What you need to do
Below are some entries. Repeat exactly the lines from the one with "UniversitätsPublikationsServer" through the one with "Description", and only those.

Supplied material
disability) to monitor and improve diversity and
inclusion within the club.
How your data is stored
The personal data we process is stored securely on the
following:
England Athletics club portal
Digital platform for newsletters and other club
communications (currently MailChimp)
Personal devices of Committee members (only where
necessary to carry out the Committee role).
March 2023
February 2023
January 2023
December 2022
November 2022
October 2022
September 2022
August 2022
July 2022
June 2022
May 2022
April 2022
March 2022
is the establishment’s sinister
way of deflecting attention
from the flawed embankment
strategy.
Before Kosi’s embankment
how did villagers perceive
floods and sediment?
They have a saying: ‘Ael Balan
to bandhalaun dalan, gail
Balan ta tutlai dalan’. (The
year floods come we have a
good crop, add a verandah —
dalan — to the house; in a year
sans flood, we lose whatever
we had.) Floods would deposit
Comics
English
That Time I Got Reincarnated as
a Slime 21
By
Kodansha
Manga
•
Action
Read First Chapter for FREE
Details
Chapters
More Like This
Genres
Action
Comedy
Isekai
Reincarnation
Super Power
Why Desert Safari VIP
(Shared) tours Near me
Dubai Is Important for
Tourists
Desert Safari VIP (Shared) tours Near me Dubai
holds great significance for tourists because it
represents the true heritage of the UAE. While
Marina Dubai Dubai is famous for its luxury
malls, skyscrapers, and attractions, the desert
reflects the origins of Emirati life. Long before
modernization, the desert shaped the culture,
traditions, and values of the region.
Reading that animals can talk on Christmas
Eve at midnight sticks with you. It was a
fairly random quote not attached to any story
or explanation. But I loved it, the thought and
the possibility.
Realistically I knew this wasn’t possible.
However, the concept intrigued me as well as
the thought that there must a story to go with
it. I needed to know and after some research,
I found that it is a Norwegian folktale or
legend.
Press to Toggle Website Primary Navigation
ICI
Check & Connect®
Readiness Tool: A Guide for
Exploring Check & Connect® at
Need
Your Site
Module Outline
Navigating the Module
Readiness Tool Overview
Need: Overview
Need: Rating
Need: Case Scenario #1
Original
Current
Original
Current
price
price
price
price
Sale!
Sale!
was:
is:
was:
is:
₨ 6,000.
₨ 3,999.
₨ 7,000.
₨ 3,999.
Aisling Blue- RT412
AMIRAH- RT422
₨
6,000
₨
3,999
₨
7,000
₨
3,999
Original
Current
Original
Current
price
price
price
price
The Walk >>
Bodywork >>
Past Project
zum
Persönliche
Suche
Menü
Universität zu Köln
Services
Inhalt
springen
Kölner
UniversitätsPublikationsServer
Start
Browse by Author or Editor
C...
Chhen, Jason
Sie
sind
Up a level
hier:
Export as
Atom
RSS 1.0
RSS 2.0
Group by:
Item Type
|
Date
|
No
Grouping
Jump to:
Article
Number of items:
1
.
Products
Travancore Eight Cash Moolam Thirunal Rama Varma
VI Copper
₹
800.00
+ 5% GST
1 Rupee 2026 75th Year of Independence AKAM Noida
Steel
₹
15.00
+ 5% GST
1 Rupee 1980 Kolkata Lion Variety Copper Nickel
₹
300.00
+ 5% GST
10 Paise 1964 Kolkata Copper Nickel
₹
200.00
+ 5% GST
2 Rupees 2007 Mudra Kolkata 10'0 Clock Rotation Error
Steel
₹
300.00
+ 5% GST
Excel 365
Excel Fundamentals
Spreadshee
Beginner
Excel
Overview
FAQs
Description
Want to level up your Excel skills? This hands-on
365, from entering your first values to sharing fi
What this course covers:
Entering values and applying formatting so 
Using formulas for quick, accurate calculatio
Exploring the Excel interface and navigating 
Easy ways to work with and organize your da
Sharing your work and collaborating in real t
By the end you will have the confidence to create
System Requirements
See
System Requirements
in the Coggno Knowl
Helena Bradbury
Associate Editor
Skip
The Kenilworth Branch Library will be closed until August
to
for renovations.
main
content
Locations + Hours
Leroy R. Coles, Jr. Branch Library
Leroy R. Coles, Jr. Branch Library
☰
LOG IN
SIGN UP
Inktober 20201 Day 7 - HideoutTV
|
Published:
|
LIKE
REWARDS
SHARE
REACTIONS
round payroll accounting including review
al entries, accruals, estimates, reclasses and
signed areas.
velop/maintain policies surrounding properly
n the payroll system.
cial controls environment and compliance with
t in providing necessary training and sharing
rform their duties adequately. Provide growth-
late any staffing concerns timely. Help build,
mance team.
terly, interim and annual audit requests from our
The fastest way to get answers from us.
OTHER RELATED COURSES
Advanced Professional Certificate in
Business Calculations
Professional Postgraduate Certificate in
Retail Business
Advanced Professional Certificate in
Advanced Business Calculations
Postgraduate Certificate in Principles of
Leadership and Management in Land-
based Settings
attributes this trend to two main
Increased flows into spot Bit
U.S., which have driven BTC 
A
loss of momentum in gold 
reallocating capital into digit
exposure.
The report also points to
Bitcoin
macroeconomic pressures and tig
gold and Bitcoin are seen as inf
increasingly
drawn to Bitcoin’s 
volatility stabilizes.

Answer below
UniversitätsPublikationsServer
Start
Browse by Author or Editor
C...
Chhen, Jason
Sie
sind
Up a level
hier:
Export as
Atom
RSS 1.0
RSS 2.0
Group by:
Item Type
|
Date
|
No
Grouping
Jump to:
Article
Number of items:
1
.
Products
Travancore Eight Cash Moolam Thirunal Rama Varma
VI Copper
₹
800.00
+ 5% GST
1 Rupee 2026 75th Year of Independence AKAM Noida
Steel
₹
15.00
+ 5% GST
1 Rupee 1980 Kolkata Lion Variety Copper Nickel
₹
300.00
+ 5% GST
10 Paise 1964 Kolkata Copper Nickel
₹
200.00
+ 5% GST
2 Rupees 2007 Mudra Kolkata 10'0 Clock Rotation Error
Steel
₹
300.00
+ 5% GST
Excel 365
Excel Fundamentals
Spreadshee
Beginner
Excel
Overview
FAQs
Description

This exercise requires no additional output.